After Hurricane Katrina, Live Oak was a school directly operated by the RSD. In 2009 about 75% of the fourth graders at the Live Oak Elementary School failed the LEAP test. In 2010 the school had a performance score of "40" which was below the "65" that was the level considered "academically unacceptable." Cindy Chang of The Times-Picayune said former Live Oak Elementary School was performing so poorly that Paul Vallas, the superintendent of the RSD, gave the school to the ReNEW charter management school group, which specialized in taking control of poor performing schools. ReNEW repurposed the school into Batiste Academy. Gary Robichaux, the executive director of ReNEW, had full control over the school's hiring and firing, and he kept 15% of the previous teaching staff and brought younger teachers to replace them.

===Schools===
The Audubon Charter School Upper Campus is located in the Irish Channel.
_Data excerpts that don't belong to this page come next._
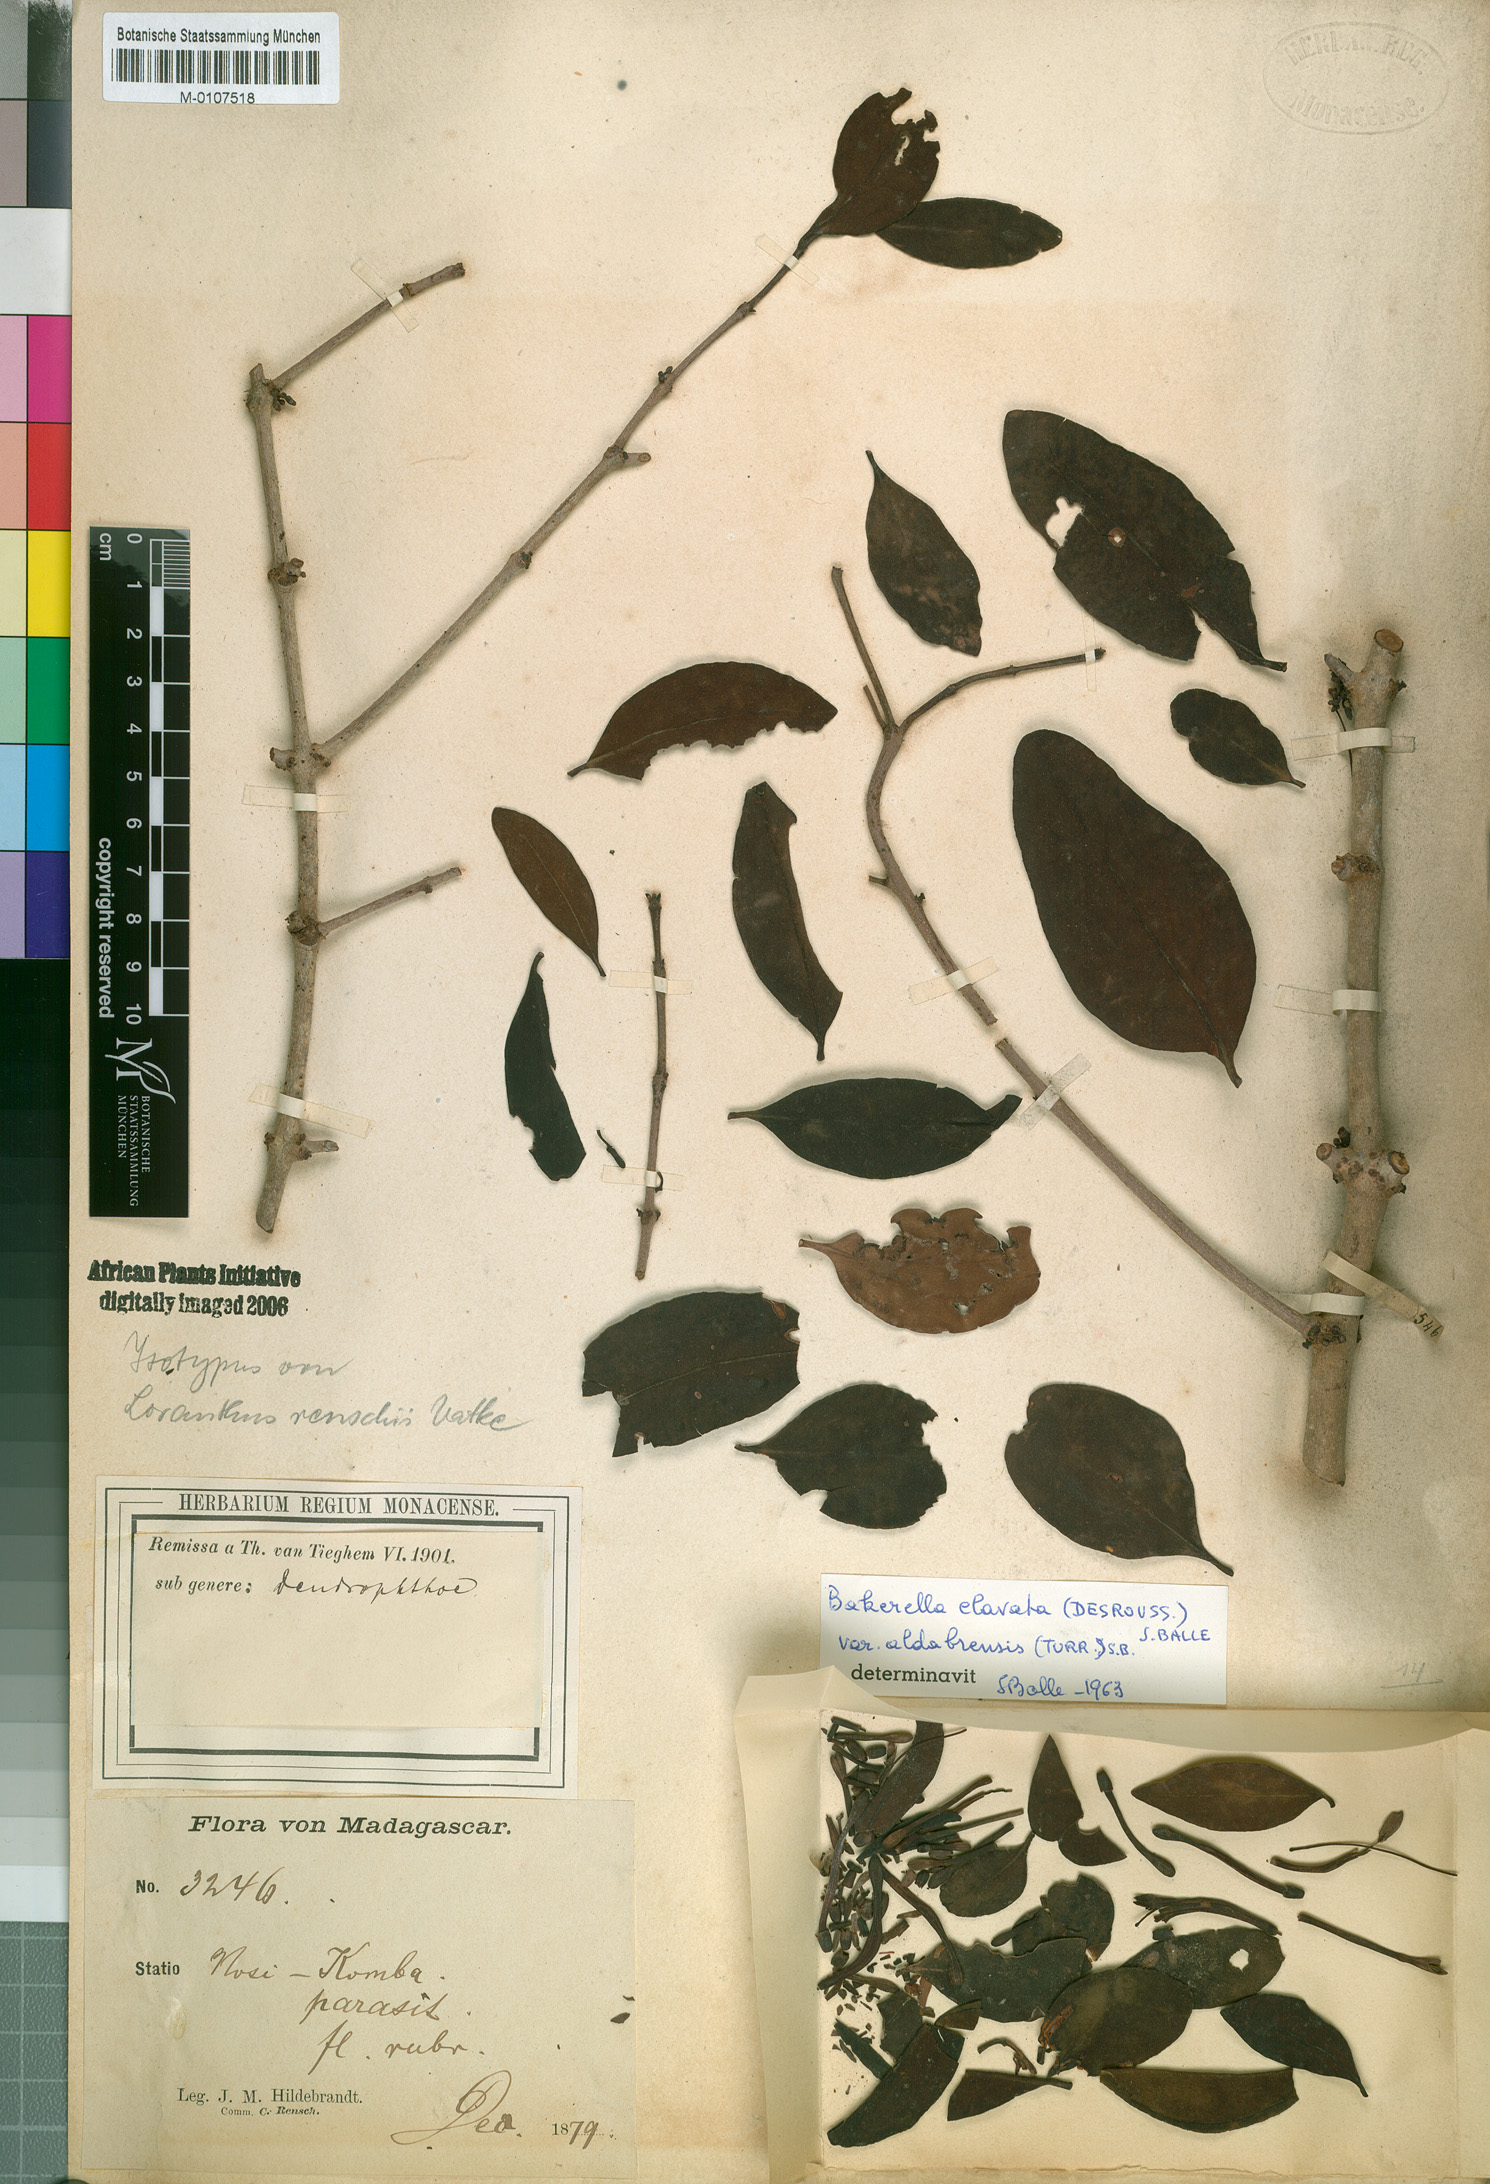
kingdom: Plantae
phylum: Tracheophyta
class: Magnoliopsida
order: Santalales
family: Loranthaceae
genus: Bakerella
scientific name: Bakerella clavata
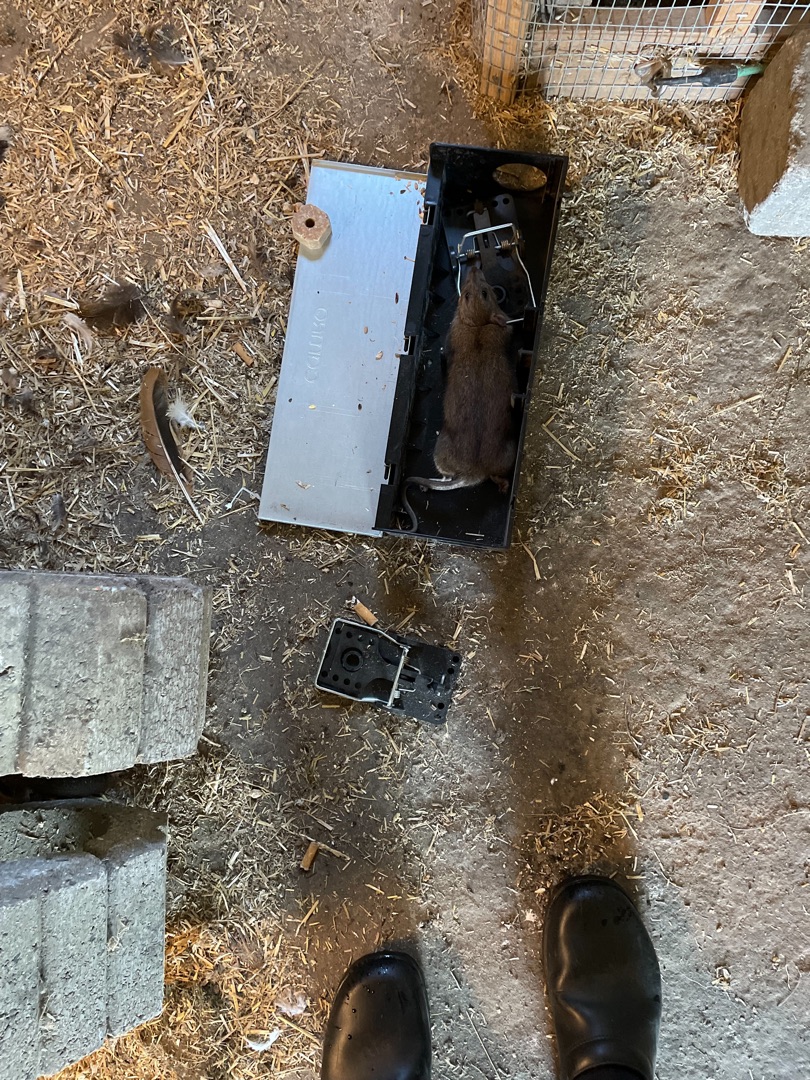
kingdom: Animalia
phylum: Chordata
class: Mammalia
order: Rodentia
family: Muridae
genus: Rattus
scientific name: Rattus norvegicus
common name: Brun rotte
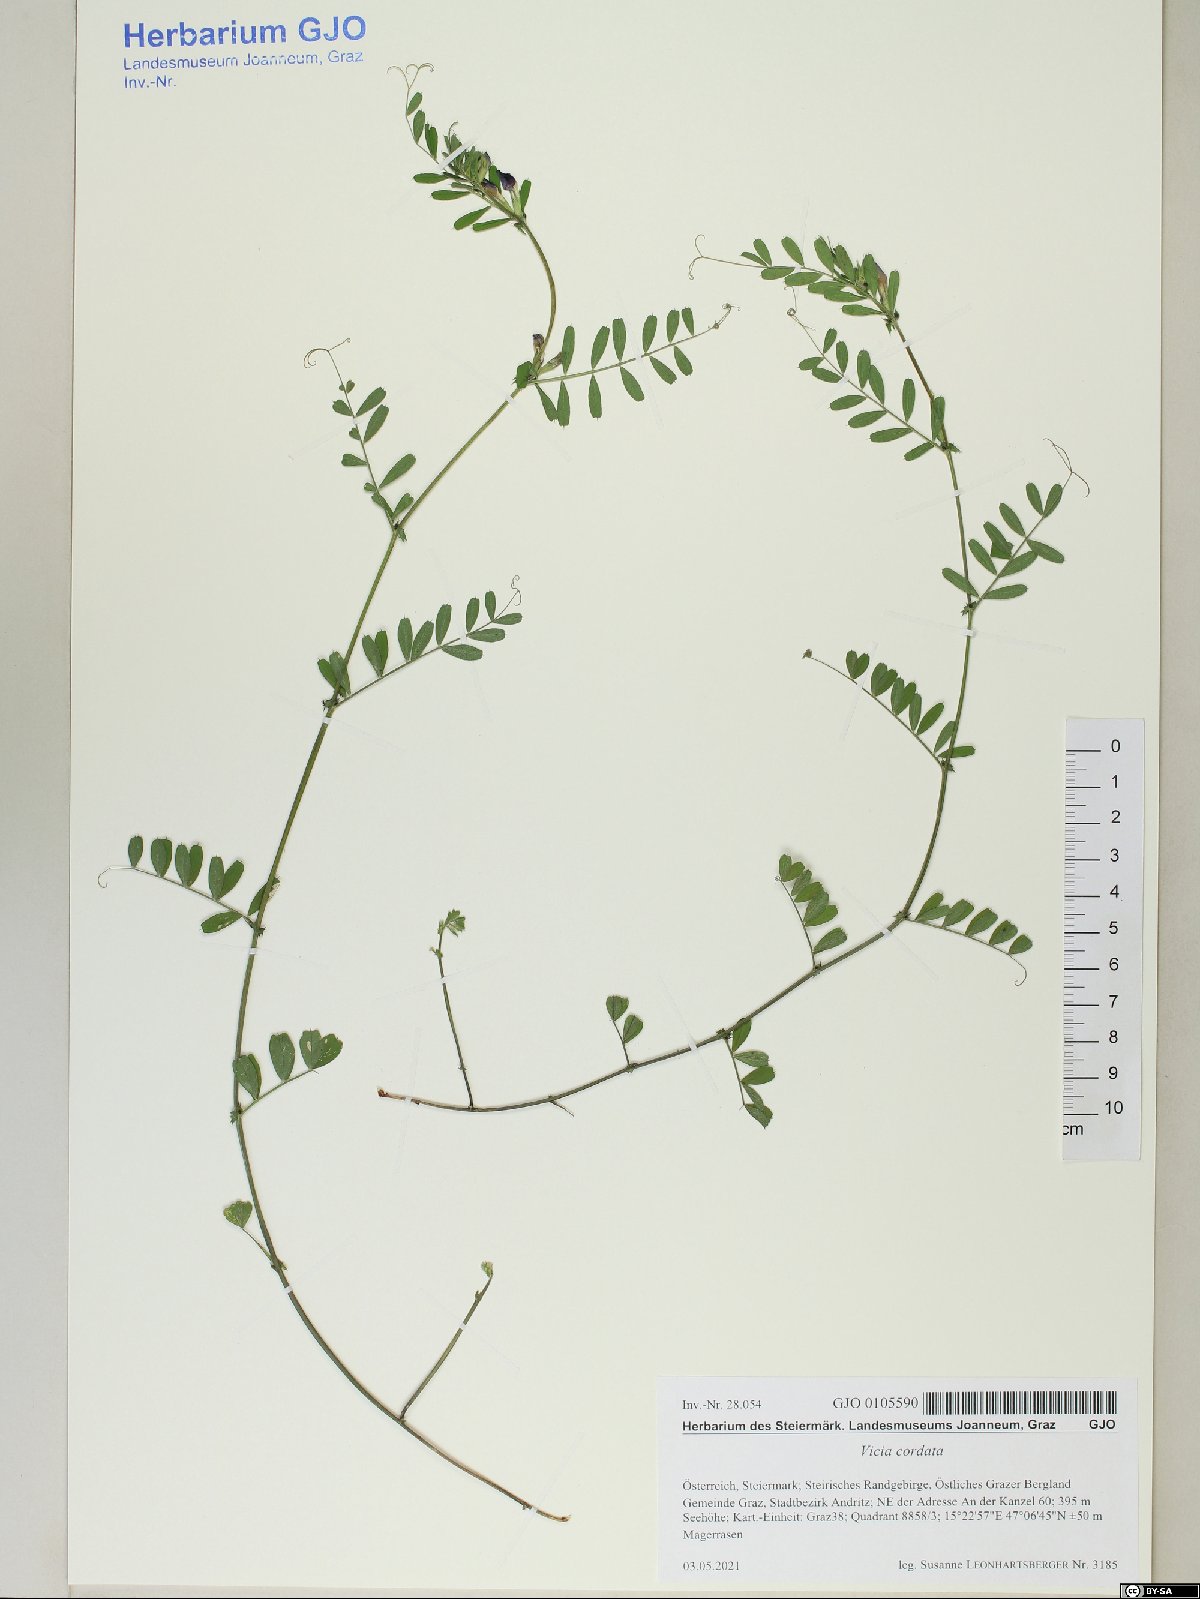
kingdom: Plantae
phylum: Tracheophyta
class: Magnoliopsida
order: Fabales
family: Fabaceae
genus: Vicia
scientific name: Vicia sativa
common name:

===Miscellaneous education===
The Japanese Weekend School of New Orleans (ニューオリンズ日本語補習校 Nyū Orinzu Nihongo Hoshūkō), a Weekend Japanese school program, holds its classes at the Waldorf School.

==Notable people==
Many early jazz musicians including Tom Brown, the Brunies brothers, Nick LaRocca, and Tony Sbarbaro lived in the Irish Channel. Prizefighter John L. Sullivan trained in the Irish Channel, since much prizefighting centered in New Orleans in the late 19th century.

"Anti" O'Rourke was a show man who earned his living as a diver, often diving from steamboats on the Mississippi River. He originated the jack-knife dive, which he termed the "Anti Dive".

Francis Xavier Seelos was a Bavaria-born Redemptorist priest who served those stricken by yellow fever in the Irish Channel in 1866/67 and died of the disease. He was declared "blessed" by Pope John Paul II and his feast day is celebrated on October 5.

Eleanor McMain was a social activist in the Irish Channel in the early part of the twentieth century, leading Kingsley House to become a center for progressive movements.

Paul Sanchez, singer-songwriter and founding member of Cowboy Mouth, grew up in the Irish Channel.